Arktera AI : Empower beginner traders with simplified AI insights & community support

Designed a mobile platform that helps retail investors cut through data noise, gain real-time AI guidance, and trade confidently—without needing expert-level knowledge.

PROJECT TYPE

Fintech mobile app

TEAM

CEO,  Quantitative analysts, AI/ML engineers

MY ROLE

Product & Visual designer

DURATION

Sep 2023 - April 2024

IMPACT
1000+
Downloads 1st month post launch
100+
Daily active user
-58
Information consumption time
200+
Design components
Overview
Many retail investors feel overwhelmed by stock data and scattered tools. While platforms like Robinhood offer raw info, they lack guided, simplified insights. After conducting user interviews, we identified three major pain points:
Information overload from endless market data
Disjointed experience across multiple platforms
Lack of quick, AI-based analysis tools
Differentiate from competitors
Unlike platforms with complex data or user-generated tips, Arktera offers an all-in-one solution with AI market insights, analysis assistant, and community features to solve investors’ challenges.
User research
Understanding first-time traders
From pain point to design opportunities
Challenge
How might we simplify financial data so it’s clear, actionable, and engaging for retail investors?
Final Solution
The design integrates multiple modules to address investor's pain points.
Pain point 01 : Information Overload
Traders often struggle with information overload and complex terminology, spending too much time sifting through news, reports, and data.

Feature 01 : Market Insight AI Playlist
Transforms stock insights into quick 2-minute podcast-style updates.
Pain point 02 :Confused by complex terms
For those new to trading, understanding stock trends, analysis, and market signals can be overwhelming.
Feature 02 :AI Analysis Assistant
A 24/7 assistant that simplifies financial data, answers user questions, and offers custom trading tips.
Pain point 03 :FOMO when trade in silo.
Many investors struggle with trading in silos, missing out on key insights and real-time market trends.
Feature 03 :Trader Community Hub
Connects users with curated discussions, alerts, and group trading insights to prevent FOMO.
Design challenge
Define structure: Leverage AI model to create recommendations and insights

To address the challenge of information transparency and digestion difficulty, We leveraged an AI model by defines the inputs—from real-time market data, financial reports, and news feeds—to the outputs that power our user interface. By doing so, we ensure accurate data capture and present users with a clear and  structured insight report, reducing information difficulty and reading time.

Design iteration
Transition from standard market watchlist to playlist style AI insight podcast.

After our initial launch, the most common question we received was, "How is this different from Yahoo Finance or Robinhood?" And honestly, aside from having a chat feature, we didn’t stand out much.

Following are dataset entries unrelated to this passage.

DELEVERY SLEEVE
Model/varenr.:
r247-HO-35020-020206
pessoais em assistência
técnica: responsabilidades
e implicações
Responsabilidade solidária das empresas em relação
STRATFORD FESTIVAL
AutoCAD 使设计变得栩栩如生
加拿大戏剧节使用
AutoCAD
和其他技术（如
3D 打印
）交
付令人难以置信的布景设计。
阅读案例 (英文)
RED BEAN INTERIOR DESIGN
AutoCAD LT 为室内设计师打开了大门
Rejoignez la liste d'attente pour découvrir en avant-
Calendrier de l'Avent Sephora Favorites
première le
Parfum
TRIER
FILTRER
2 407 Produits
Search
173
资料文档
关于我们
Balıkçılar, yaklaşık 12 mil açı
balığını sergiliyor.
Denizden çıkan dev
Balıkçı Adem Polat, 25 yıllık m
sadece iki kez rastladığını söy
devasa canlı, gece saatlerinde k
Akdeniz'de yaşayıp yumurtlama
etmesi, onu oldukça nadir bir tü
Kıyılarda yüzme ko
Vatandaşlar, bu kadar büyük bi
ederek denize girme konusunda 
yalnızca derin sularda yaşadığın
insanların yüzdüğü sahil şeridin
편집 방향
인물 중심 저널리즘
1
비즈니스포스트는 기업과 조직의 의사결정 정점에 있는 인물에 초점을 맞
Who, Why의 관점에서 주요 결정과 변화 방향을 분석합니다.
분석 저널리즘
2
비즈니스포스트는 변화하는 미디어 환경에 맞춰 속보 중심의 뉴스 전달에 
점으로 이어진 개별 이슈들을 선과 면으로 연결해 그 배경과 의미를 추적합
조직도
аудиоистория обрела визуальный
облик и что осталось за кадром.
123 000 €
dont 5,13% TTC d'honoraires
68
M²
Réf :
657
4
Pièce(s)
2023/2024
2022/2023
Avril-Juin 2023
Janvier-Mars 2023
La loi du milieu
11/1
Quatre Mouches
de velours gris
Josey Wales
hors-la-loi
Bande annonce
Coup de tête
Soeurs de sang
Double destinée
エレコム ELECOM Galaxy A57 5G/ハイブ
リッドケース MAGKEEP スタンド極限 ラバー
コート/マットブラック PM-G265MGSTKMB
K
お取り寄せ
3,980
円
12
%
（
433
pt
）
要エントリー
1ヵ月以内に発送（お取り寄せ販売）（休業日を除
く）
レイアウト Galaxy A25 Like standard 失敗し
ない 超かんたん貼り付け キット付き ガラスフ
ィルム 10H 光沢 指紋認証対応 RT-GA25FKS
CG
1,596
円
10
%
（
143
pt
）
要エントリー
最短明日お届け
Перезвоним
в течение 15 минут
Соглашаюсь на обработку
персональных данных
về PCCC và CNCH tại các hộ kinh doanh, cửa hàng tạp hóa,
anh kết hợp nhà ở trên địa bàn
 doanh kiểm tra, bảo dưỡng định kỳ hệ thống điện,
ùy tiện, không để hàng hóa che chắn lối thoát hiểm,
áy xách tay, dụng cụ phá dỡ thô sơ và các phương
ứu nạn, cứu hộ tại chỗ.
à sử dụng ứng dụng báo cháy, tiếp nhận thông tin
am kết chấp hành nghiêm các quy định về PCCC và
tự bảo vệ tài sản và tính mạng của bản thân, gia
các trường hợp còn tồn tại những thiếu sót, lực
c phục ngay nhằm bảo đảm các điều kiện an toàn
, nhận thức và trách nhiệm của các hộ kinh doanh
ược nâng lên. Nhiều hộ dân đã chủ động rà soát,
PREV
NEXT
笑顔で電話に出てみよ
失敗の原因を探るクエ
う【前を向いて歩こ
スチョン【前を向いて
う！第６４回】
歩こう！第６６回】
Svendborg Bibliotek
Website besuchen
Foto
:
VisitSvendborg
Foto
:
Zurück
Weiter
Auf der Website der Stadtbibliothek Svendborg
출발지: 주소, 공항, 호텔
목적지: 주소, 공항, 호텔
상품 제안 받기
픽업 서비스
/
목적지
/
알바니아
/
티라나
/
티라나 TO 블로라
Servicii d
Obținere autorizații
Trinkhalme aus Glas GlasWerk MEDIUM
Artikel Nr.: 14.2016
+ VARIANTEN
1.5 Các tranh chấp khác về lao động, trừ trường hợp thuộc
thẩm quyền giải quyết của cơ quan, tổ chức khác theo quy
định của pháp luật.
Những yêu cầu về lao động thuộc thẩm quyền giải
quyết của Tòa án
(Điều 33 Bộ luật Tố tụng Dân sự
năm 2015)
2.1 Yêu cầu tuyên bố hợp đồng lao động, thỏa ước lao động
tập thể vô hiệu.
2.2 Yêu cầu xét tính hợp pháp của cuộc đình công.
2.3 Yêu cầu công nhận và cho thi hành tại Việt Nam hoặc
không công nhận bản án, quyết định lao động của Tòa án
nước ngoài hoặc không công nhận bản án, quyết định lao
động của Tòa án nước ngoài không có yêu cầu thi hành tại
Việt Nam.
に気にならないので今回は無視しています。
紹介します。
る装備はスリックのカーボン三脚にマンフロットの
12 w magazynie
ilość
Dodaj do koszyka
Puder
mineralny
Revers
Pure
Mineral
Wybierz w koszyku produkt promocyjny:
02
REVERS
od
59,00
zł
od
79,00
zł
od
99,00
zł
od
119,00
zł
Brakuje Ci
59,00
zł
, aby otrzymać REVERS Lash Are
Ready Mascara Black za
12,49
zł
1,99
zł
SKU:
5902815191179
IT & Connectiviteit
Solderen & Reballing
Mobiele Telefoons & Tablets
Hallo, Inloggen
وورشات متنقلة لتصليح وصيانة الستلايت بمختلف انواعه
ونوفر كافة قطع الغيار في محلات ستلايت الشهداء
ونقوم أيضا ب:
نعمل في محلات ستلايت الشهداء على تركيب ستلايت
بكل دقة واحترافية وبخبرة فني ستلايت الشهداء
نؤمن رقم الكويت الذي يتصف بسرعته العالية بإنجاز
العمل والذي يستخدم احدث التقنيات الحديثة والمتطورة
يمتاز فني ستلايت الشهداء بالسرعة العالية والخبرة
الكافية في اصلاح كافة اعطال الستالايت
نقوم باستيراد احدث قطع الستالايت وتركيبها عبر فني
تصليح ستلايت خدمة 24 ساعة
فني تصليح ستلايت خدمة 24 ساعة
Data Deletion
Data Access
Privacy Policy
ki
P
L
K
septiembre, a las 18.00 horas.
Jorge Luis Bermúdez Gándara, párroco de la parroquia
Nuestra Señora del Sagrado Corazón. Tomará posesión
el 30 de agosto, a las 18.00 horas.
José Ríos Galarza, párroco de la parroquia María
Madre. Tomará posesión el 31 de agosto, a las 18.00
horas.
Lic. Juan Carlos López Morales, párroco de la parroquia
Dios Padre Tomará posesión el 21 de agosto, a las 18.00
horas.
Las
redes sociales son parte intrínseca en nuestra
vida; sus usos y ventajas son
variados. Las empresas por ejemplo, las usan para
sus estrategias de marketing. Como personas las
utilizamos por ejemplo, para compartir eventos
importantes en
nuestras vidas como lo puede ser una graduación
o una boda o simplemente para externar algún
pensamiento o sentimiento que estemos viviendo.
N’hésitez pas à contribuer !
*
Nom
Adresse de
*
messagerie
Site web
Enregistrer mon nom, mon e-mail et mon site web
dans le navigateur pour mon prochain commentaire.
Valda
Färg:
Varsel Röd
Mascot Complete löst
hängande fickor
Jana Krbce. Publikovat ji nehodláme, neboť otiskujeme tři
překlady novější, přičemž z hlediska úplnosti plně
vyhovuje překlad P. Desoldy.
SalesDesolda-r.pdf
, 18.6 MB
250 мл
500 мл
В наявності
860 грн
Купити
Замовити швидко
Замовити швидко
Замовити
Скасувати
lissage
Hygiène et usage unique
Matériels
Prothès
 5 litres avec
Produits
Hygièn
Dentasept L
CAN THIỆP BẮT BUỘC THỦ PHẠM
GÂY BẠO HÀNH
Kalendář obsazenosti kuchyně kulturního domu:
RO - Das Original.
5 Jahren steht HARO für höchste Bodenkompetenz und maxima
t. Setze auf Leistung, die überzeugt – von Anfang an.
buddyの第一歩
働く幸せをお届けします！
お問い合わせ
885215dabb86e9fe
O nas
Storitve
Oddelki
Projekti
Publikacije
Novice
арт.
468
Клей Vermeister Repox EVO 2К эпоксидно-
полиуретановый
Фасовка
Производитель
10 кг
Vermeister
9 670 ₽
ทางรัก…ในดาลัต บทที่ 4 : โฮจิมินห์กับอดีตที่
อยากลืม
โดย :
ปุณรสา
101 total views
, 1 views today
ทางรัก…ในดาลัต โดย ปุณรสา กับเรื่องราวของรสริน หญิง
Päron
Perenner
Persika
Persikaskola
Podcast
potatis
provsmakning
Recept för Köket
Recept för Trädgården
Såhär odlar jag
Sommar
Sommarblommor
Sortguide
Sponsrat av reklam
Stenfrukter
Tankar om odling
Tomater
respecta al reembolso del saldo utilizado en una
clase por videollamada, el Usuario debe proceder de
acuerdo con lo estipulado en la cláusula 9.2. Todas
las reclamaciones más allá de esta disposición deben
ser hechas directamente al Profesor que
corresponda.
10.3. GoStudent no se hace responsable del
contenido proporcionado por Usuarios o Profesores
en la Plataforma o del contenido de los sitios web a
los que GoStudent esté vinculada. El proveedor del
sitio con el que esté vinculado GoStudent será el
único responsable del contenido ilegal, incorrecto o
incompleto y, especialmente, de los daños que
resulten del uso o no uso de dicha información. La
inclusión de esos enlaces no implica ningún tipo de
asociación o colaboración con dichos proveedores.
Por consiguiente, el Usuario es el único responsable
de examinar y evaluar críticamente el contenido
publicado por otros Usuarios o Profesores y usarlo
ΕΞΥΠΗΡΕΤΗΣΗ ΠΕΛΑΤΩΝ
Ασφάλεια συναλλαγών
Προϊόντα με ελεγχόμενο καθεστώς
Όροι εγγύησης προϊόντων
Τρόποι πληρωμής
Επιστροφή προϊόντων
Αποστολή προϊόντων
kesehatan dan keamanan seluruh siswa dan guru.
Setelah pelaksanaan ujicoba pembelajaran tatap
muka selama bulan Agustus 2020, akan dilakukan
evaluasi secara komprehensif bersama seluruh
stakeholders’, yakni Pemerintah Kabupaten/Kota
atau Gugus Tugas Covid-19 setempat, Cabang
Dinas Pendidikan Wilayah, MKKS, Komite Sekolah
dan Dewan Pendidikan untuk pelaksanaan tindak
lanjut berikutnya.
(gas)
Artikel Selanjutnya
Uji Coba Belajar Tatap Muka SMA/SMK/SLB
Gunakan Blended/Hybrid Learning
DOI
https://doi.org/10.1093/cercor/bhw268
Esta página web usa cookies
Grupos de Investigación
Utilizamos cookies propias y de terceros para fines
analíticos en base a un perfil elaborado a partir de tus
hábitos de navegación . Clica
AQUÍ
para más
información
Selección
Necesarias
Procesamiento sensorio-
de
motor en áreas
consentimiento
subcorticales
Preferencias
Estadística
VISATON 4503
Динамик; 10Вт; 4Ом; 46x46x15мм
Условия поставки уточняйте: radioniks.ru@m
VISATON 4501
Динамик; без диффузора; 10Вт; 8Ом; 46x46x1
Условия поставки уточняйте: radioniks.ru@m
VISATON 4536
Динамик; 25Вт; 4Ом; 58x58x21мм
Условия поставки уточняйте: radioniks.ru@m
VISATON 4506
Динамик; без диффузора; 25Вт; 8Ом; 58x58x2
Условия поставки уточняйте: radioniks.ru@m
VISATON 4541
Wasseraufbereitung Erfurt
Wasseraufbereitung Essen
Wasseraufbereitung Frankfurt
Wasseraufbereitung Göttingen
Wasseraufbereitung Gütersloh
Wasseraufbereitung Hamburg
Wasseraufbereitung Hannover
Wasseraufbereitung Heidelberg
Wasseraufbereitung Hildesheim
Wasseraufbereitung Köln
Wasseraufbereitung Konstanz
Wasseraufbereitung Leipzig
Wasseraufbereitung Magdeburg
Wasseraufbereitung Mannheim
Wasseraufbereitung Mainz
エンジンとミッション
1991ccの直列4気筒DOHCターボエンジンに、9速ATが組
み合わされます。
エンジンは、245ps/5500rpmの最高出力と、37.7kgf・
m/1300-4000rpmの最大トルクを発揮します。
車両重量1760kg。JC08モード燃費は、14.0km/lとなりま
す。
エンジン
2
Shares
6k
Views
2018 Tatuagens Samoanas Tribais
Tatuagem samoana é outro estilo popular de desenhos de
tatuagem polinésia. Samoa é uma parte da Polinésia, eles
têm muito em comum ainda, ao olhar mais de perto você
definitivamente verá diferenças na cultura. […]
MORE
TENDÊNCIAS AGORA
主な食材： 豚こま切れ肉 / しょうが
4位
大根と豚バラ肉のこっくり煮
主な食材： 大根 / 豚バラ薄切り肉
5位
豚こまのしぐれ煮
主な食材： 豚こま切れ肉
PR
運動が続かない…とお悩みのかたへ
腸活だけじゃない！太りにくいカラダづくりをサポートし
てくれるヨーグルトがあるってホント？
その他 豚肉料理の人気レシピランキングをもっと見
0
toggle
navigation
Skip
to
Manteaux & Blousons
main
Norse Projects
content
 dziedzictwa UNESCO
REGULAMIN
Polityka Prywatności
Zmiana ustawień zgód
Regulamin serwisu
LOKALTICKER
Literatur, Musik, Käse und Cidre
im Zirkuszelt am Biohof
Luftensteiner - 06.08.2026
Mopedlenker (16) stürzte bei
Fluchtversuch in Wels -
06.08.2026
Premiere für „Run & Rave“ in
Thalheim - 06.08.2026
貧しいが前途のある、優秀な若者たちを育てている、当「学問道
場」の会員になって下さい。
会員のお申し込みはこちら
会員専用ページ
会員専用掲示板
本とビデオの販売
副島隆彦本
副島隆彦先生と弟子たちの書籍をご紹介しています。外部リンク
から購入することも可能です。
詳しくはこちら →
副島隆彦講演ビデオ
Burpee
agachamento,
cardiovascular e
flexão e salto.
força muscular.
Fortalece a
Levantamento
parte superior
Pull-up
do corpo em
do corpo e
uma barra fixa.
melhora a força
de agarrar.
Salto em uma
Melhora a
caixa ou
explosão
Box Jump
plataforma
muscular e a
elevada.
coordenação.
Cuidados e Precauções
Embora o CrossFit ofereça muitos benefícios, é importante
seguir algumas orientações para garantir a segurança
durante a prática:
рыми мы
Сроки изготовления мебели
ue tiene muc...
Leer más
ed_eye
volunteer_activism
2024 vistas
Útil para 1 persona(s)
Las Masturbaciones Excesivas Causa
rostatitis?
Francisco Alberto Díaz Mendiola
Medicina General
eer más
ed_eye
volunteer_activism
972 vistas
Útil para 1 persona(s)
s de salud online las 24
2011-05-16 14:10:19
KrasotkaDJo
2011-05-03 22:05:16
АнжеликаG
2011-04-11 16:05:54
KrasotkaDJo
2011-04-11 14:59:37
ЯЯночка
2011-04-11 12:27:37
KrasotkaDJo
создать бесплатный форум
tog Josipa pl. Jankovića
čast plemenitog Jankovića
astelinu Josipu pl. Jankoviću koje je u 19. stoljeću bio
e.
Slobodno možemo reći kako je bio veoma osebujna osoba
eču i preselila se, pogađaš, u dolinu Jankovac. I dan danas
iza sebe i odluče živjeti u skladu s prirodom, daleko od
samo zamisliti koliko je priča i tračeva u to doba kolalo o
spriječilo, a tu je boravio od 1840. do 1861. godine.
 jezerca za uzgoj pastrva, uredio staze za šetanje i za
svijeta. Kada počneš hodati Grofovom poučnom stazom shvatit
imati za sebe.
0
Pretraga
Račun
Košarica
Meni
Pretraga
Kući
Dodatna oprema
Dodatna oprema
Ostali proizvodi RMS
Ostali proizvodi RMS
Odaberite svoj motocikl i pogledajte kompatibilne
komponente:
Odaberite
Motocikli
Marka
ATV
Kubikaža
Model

To differentiate ourselves both as a product and in how investors engage with market insights, we leveraged notebook LM capabilities and gathered user feedback. The result? A playlist-style AI-powered insight podcast that delivers key market takeaways in just three minutes.

Initial Launch
  • Not enough differentiate from competitors
  • Users struggle with complicated terms.
  • Takes too long to scan through

Updated Design
  • Innovative insight page that
  • Watches financial news.
  • Checks company earnings & analysis
Reflection & Next Step
Establish design system to help iterate fast.  
Design the framework first before diving deep in details.
Always push for innovative way user experience and integrate new tech.